### WHAT TO PRODUCE
Only the lines running from the line with "Rendered at 1500 by 938 pixels." to the end of the records below belong in the answer, each copied exactly.

[Records contained in a dataset]
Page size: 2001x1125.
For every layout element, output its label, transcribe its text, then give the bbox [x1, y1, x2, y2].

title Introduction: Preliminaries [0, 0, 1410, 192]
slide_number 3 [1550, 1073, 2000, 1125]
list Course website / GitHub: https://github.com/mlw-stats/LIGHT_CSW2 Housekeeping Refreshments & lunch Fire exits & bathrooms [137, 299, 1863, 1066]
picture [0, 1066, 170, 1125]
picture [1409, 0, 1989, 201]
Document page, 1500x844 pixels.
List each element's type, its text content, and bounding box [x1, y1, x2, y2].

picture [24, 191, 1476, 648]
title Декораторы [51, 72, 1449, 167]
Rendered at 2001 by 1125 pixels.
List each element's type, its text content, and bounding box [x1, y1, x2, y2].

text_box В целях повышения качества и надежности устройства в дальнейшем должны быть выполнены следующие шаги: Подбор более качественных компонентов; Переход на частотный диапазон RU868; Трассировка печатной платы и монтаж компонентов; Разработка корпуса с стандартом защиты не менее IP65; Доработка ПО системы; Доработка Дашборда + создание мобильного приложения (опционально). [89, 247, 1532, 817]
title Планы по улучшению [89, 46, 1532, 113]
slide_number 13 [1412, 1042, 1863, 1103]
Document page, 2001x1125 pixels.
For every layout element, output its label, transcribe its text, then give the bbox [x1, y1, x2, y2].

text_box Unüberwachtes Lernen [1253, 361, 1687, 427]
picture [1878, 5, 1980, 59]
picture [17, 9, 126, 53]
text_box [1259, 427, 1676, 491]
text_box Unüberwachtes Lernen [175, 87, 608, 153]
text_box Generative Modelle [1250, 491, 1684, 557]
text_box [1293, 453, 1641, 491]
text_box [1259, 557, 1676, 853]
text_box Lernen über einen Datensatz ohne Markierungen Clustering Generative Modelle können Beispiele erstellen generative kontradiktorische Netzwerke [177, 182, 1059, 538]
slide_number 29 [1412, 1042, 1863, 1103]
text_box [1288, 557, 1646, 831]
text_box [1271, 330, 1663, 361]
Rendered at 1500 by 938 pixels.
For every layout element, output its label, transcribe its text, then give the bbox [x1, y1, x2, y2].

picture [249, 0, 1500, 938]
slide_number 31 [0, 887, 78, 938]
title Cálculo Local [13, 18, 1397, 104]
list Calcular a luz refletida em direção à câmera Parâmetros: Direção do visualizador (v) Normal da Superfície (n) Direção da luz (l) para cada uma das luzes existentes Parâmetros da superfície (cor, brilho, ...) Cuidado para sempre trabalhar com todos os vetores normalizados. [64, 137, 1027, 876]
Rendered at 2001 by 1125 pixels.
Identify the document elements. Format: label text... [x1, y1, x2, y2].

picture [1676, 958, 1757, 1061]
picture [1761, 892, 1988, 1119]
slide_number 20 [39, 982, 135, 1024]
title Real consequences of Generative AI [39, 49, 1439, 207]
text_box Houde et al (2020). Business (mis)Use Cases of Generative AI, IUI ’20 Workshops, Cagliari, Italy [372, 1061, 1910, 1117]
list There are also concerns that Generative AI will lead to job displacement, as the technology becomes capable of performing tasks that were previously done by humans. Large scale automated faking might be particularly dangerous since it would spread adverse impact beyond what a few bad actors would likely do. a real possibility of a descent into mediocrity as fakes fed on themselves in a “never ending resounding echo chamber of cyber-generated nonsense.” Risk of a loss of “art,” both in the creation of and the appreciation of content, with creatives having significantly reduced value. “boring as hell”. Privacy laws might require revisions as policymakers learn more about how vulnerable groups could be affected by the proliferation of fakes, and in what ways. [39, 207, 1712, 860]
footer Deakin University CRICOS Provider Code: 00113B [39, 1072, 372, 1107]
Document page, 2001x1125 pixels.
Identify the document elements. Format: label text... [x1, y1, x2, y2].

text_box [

### ANSWER BOX
Rendered at 1500 by 938 pixels.
For every layout element, output its label, transcribe its text, then give the bbox [x1, y1, x2, y2].

picture [249, 0, 1500, 938]
slide_number 31 [0, 887, 78, 938]
title Cálculo Local [13, 18, 1397, 104]
list Calcular a luz refletida em direção à câmera Parâmetros: Direção do visualizador (v) Normal da Superfície (n) Direção da luz (l) para cada uma das luzes existentes Parâmetros da superfície (cor, brilho, ...) Cuidado para sempre trabalhar com todos os vetores normalizados. [64, 137, 1027, 876]
Rendered at 2001 by 1125 pixels.
Identify the document elements. Format: label text... [x1, y1, x2, y2].

picture [1676, 958, 1757, 1061]
picture [1761, 892, 1988, 1119]
slide_number 20 [39, 982, 135, 1024]
title Real consequences of Generative AI [39, 49, 1439, 207]
text_box Houde et al (2020). Business (mis)Use Cases of Generative AI, IUI ’20 Workshops, Cagliari, Italy [372, 1061, 1910, 1117]
list There are also concerns that Generative AI will lead to job displacement, as the technology becomes capable of performing tasks that were previously done by humans. Large scale automated faking might be particularly dangerous since it would spread adverse impact beyond what a few bad actors would likely do. a real possibility of a descent into mediocrity as fakes fed on themselves in a “never ending resounding echo chamber of cyber-generated nonsense.” Risk of a loss of “art,” both in the creation of and the appreciation of content, with creatives having significantly reduced value. “boring as hell”. Privacy laws might require revisions as policymakers learn more about how vulnerable groups could be affected by the proliferation of fakes, and in what ways. [39, 207, 1712, 860]
footer Deakin University CRICOS Provider Code: 00113B [39, 1072, 372, 1107]
Document page, 2001x1125 pixels.
Identify the document elements. Format: label text... [x1, y1, x2, y2].

text_box [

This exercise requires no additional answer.